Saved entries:

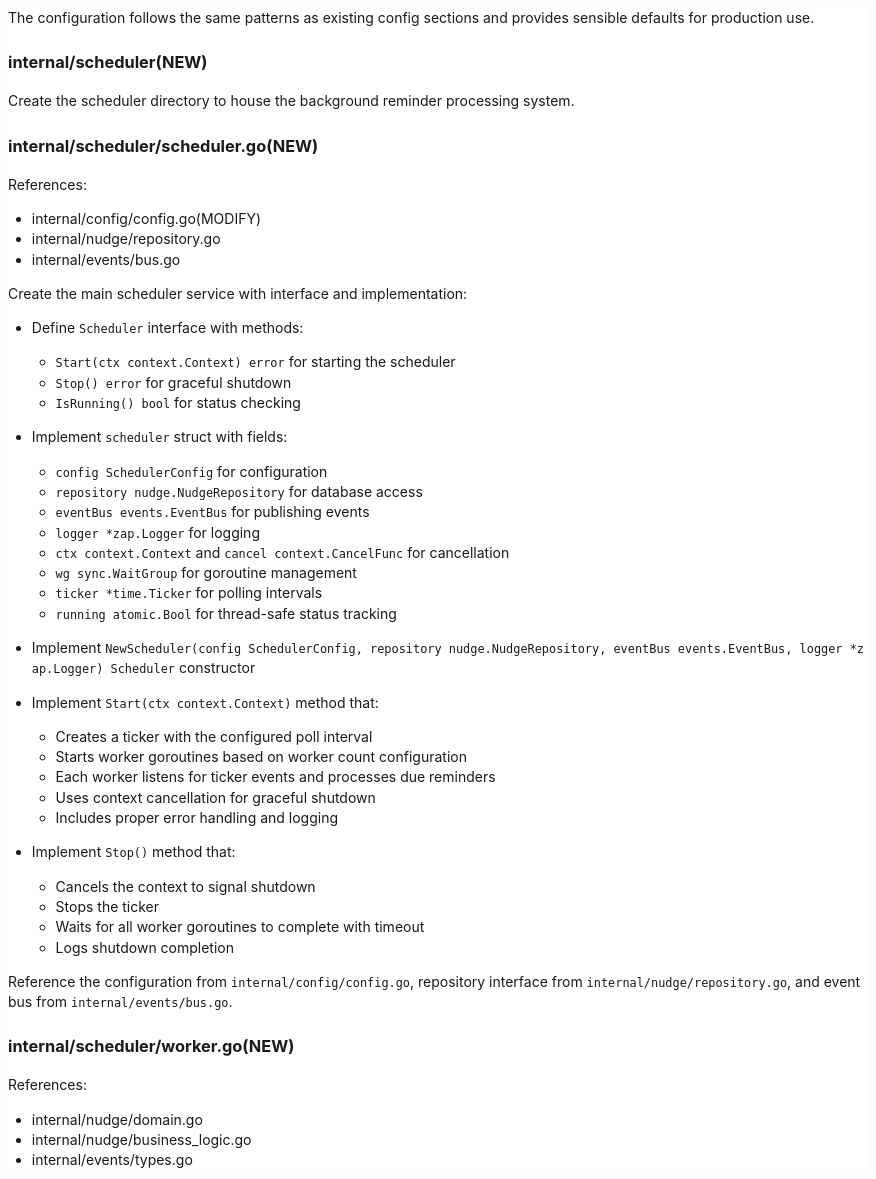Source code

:The configuration follows the same patterns as existing config sections and provides sensible defaults for production use.

### internal/scheduler(NEW)

Create the scheduler directory to house the background reminder processing system.

### internal/scheduler/scheduler.go(NEW)

References: 

- internal/config/config.go(MODIFY)
- internal/nudge/repository.go
- internal/events/bus.go

Create the main scheduler service with interface and implementation:

- Define `Scheduler` interface with methods:
  - `Start(ctx context.Context) error` for starting the scheduler
  - `Stop() error` for graceful shutdown
  - `IsRunning() bool` for status checking

- Implement `scheduler` struct with fields:
  - `config SchedulerConfig` for configuration
  - `repository nudge.NudgeRepository` for database access
  - `eventBus events.EventBus` for publishing events
  - `logger *zap.Logger` for logging
  - `ctx context.Context` and `cancel context.CancelFunc` for cancellation
  - `wg sync.WaitGroup` for goroutine management
  - `ticker *time.Ticker` for polling intervals
  - `running atomic.Bool` for thread-safe status tracking

- Implement `NewScheduler(config SchedulerConfig, repository nudge.NudgeRepository, eventBus events.EventBus, logger *zap.Logger) Scheduler` constructor

- Implement `Start(ctx context.Context)` method that:
  - Creates a ticker with the configured poll interval
  - Starts worker goroutines based on worker count configuration
  - Each worker listens for ticker events and processes due reminders
  - Uses context cancellation for graceful shutdown
  - Includes proper error handling and logging

- Implement `Stop()` method that:
  - Cancels the context to signal shutdown
  - Stops the ticker
  - Waits for all worker goroutines to complete with timeout
  - Logs shutdown completion

Reference the configuration from `internal/config/config.go`, repository interface from `internal/nudge/repository.go`, and event bus from `internal/events/bus.go`.

### internal/scheduler/worker.go(NEW)

References: 

- internal/nudge/domain.go
- internal/nudge/business_logic.go
- internal/events/types.go

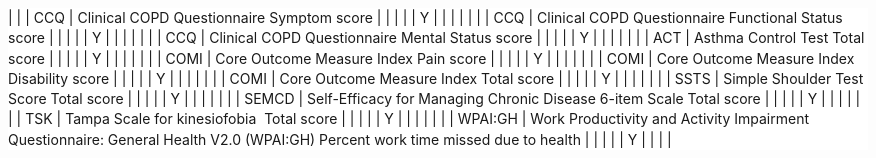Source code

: |                                 |                              | CCQ                         | Clinical COPD Questionnaire Symptom score                                                                                                                                                                                                                 |        |                                  |                                  |                  | Y            |                |                 |              |
|                                 |                              | CCQ                         | Clinical COPD Questionnaire Functional Status score                                                                                                                                                                                                       |        |                                  |                                  |                  | Y            |                |                 |              |
|                                 |                              | CCQ                         | Clinical COPD Questionnaire Mental Status score                                                                                                                                                                                                           |        |                                  |                                  |                  | Y            |                |                 |              |
|                                 |                              | ACT                         | Asthma Control Test Total score                                                                                                                                                                                                                           |        |                                  |                                  |                  | Y            |                |                 |              |
|                                 |                              | COMI                        | Core Outcome Measure Index Pain score                                                                                                                                                                                                                     |        |                                  |                                  |                  | Y            |                |                 |              |
|                                 |                              | COMI                        | Core Outcome Measure Index Disability score                                                                                                                                                                                                               |        |                                  |                                  |                  | Y            |                |                 |              |
|                                 |                              | COMI                        | Core Outcome Measure Index Total score                                                                                                                                                                                                                    |        |                                  |                                  |                  | Y            |                |                 |              |
|                                 |                              | SSTS                        | Simple Shoulder Test Score Total score                                                                                                                                                                                                                    |        |                                  |                                  |                  | Y            |                |                 |              |
|                                 |                              | SEMCD                       | Self-Efficacy for Managing Chronic Disease 6-item Scale Total score                                                                                                                                                                                       |        |                                  |                                  |                  | Y            |                |                 |              |
|                                 |                              | TSK                         | Tampa Scale for kinesiofobia  Total score                                                                                                                                                                                                                 |        |                                  |                                  |                  | Y            |                |                 |              |
|                                 |                              | WPAI:GH                     | Work Productivity and Activity Impairment Questionnaire: General Health V2.0 (WPAI:GH) Percent work time missed due to health                                                                                                                             |        |                                  |                                  |                  | Y            |                |                 |              |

→ WHAT TO PRODUCE:
When you reach the line with "- internal/nudge/domain.go" in the records above, start writing out each line exactly, and stop after the line with "COPD Questionnaire Mental". Pictures stay out.

→ YOUR RESPONSE:
- internal/nudge/domain.go
- internal/nudge/business_logic.go
- internal/events/types.go

Source code

: |                                 |                              | CCQ                         | Clinical COPD Questionnaire Symptom score                                                                                                                                                                                                                 |        |                                  |                                  |                  | Y            |                |                 |              |
|                                 |                              | CCQ                         | Clinical COPD Questionnaire Functional Status score                                                                                                                                                                                                       |        |                                  |                                  |                  | Y            |                |                 |              |
|                                 |                              | CCQ                         | Clinical COPD Questionnaire Mental Status score                                                                                                                                                                                                           |        |                                  |                                  |                  | Y            |                |                 |              |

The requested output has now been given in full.